Extracted entries START

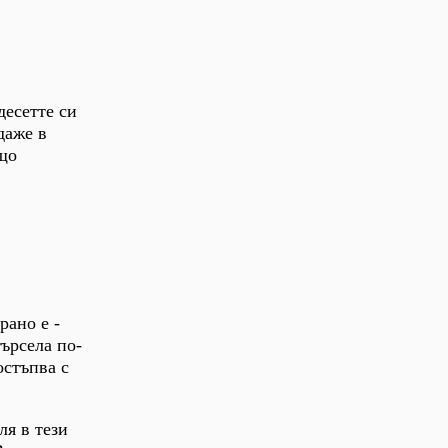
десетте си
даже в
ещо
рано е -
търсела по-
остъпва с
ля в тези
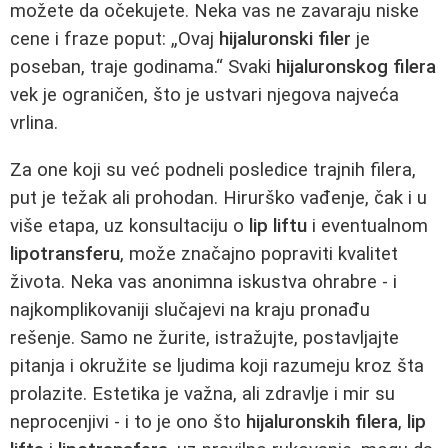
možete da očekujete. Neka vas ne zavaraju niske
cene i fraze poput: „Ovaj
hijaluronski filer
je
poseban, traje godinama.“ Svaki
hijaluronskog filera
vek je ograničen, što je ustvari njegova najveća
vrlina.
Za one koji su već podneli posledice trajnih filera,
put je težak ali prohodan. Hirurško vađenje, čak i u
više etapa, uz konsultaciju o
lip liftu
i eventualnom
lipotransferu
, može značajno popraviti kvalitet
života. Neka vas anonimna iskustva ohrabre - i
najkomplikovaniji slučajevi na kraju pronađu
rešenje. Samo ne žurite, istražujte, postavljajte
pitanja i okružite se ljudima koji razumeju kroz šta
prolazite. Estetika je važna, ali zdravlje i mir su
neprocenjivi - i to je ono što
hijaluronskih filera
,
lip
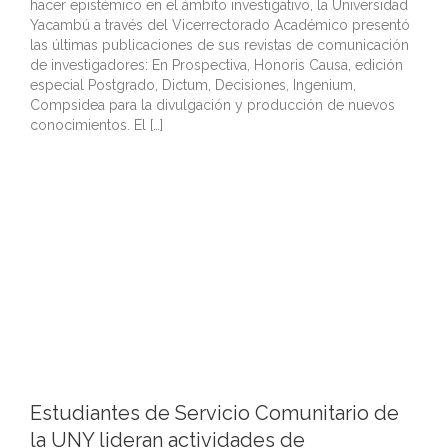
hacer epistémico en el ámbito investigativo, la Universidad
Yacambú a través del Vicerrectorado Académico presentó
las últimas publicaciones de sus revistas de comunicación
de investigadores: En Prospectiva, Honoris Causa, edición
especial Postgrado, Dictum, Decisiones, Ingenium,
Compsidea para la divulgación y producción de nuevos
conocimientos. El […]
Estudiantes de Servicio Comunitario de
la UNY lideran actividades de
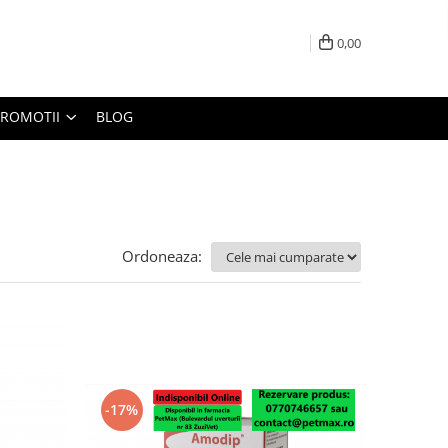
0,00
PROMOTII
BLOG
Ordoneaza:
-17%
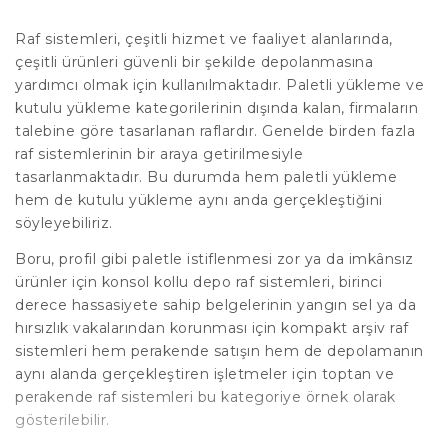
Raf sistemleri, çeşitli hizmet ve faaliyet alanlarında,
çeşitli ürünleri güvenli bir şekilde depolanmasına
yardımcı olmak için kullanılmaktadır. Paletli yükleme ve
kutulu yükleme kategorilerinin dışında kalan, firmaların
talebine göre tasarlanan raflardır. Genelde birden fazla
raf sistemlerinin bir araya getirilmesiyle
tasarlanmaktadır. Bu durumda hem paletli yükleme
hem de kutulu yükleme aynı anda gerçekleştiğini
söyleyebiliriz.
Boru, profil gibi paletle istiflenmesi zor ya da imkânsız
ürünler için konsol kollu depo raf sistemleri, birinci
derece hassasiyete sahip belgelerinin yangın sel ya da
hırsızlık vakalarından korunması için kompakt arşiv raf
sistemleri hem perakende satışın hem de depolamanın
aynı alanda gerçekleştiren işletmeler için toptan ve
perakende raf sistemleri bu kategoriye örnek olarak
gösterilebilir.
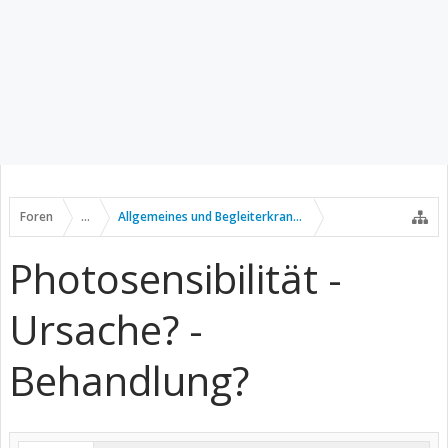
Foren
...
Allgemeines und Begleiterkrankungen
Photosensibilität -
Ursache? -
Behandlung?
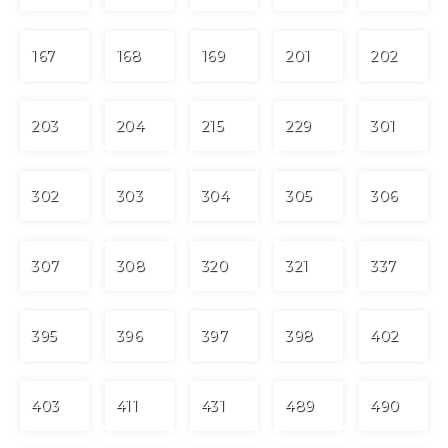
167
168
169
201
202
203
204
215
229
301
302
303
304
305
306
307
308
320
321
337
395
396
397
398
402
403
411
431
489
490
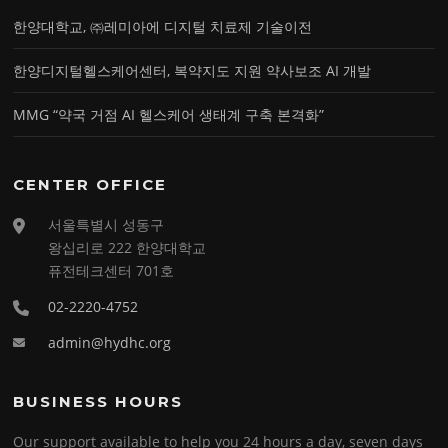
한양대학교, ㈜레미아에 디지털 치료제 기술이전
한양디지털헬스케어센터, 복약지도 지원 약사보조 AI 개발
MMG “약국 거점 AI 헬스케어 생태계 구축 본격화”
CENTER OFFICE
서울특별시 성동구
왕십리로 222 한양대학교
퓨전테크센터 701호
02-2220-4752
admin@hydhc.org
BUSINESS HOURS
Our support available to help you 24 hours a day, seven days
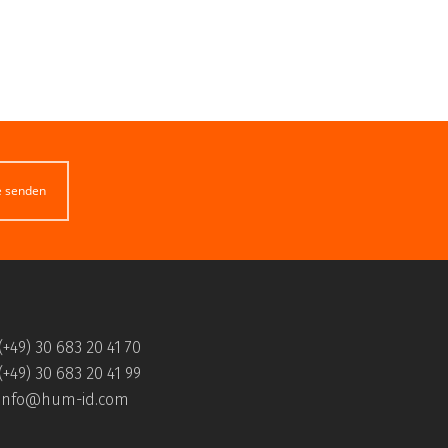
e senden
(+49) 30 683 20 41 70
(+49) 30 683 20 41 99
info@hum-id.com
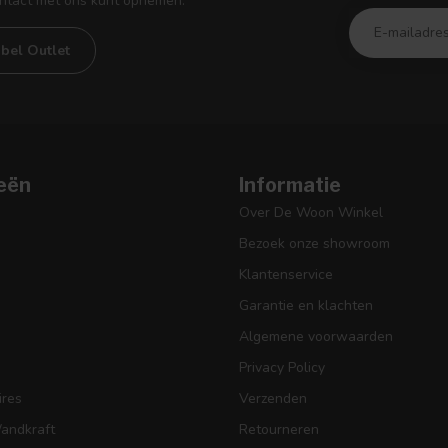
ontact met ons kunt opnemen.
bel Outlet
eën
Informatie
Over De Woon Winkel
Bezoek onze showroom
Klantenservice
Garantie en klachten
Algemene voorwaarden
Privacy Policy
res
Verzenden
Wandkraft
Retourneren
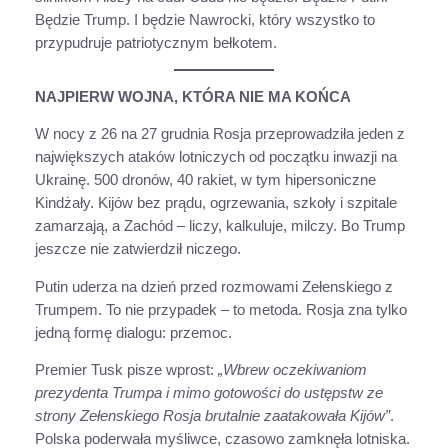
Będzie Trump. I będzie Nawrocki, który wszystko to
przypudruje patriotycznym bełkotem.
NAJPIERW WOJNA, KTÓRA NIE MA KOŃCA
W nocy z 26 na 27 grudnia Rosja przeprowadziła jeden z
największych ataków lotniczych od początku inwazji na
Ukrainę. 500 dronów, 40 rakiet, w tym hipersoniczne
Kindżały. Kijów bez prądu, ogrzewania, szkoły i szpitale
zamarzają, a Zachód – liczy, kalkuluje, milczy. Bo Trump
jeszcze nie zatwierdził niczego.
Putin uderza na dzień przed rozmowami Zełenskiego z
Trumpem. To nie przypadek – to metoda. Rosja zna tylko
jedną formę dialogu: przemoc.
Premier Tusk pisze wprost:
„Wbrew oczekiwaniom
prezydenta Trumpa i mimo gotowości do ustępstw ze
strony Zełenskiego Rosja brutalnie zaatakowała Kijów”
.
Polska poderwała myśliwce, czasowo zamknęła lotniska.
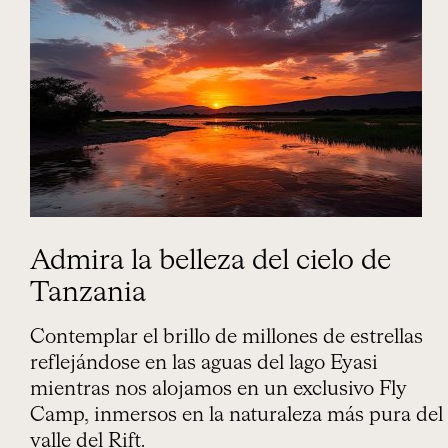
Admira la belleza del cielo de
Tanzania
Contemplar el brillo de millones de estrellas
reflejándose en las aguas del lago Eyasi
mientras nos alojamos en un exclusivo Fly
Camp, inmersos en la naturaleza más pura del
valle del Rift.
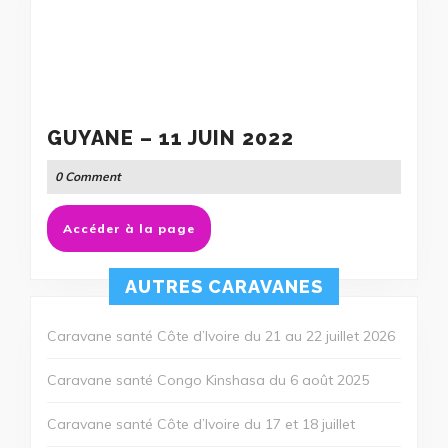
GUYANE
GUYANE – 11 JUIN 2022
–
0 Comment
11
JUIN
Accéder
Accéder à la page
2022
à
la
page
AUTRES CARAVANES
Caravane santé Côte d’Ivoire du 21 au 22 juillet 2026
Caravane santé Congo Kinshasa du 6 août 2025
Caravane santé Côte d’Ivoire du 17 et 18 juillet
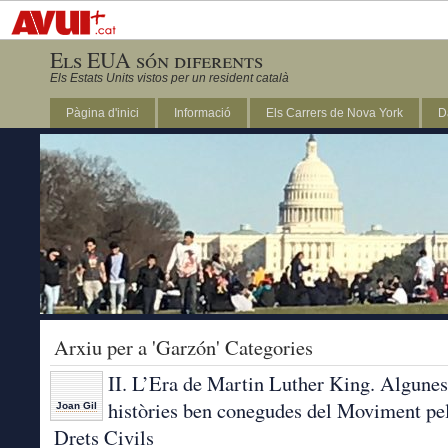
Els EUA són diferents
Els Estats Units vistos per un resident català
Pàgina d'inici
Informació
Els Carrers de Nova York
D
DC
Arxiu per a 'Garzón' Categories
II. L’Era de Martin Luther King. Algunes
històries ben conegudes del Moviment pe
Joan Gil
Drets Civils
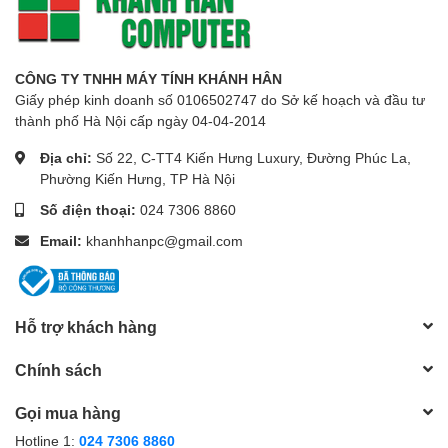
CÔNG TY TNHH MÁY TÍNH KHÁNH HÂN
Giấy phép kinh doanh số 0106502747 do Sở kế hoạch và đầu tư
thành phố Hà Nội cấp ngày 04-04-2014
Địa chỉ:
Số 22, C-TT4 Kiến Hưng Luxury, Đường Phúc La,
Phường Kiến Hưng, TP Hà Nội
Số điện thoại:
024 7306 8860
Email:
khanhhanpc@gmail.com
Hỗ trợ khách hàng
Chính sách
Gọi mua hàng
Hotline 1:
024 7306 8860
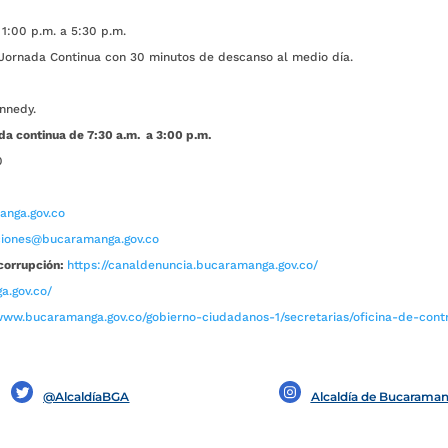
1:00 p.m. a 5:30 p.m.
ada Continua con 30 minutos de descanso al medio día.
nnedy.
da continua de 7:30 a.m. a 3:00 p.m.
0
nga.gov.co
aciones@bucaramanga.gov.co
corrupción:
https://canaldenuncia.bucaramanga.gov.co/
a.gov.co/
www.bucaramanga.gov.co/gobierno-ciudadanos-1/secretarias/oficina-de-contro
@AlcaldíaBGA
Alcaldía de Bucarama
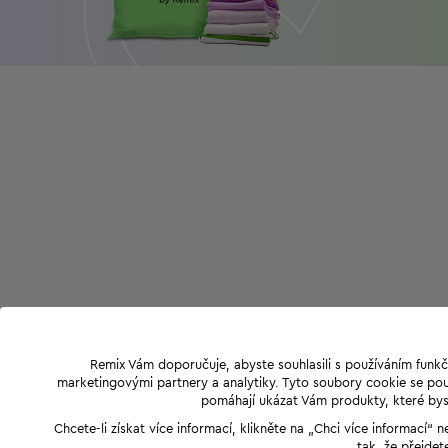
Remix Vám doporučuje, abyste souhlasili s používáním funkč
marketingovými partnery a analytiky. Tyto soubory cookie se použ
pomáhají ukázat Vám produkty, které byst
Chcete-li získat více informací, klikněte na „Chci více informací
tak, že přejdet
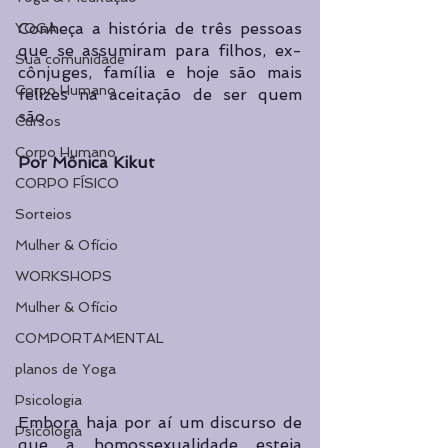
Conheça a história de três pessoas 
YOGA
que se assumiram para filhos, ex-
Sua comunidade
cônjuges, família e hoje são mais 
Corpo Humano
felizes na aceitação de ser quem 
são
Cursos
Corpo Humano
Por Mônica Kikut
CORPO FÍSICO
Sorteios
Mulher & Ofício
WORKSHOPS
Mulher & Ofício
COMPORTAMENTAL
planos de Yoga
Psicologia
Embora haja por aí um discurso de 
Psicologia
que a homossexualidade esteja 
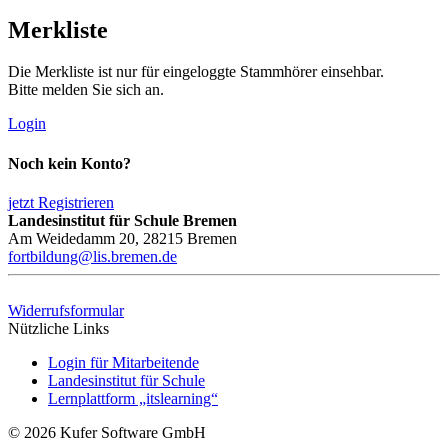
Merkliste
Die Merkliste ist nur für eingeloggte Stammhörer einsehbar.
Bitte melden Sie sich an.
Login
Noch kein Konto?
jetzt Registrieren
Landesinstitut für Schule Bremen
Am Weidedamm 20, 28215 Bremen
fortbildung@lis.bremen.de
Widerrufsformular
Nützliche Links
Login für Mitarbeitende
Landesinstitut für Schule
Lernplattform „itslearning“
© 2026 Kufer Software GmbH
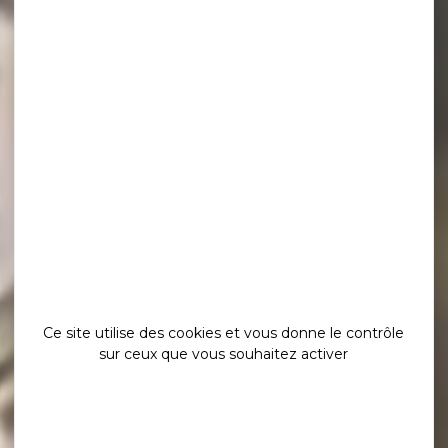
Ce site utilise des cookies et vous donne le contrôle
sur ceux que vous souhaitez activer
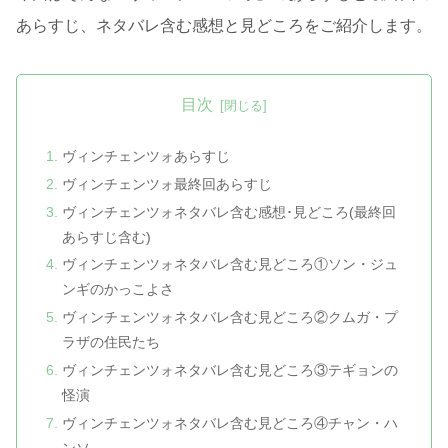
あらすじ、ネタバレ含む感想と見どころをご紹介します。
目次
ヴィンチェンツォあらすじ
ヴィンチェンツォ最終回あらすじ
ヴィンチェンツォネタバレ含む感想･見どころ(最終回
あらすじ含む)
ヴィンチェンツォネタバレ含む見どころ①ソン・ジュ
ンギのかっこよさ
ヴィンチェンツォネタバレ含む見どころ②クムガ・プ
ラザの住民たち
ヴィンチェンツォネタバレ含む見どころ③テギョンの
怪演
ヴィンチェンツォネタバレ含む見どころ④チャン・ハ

Extracted entries END

*Exercise aim*: Quote the text of the items word for word, beginning at the line that contains "Ce site utilise" and stopping after the last line of the items. Leave the pictures out of your answer.

*Solution below*:
Ce site utilise des cookies et vous donne le contrôle
sur ceux que vous souhaitez activer
あらすじ、ネタバレ含む感想と見どころをご紹介します。
目次
ヴィンチェンツォあらすじ
ヴィンチェンツォ最終回あらすじ
ヴィンチェンツォネタバレ含む感想･見どころ(最終回
あらすじ含む)
ヴィンチェンツォネタバレ含む見どころ①ソン・ジュ
ンギのかっこよさ
ヴィンチェンツォネタバレ含む見どころ②クムガ・プ
ラザの住民たち
ヴィンチェンツォネタバレ含む見どころ③テギョンの
怪演
ヴィンチェンツォネタバレ含む見どころ④チャン・ハ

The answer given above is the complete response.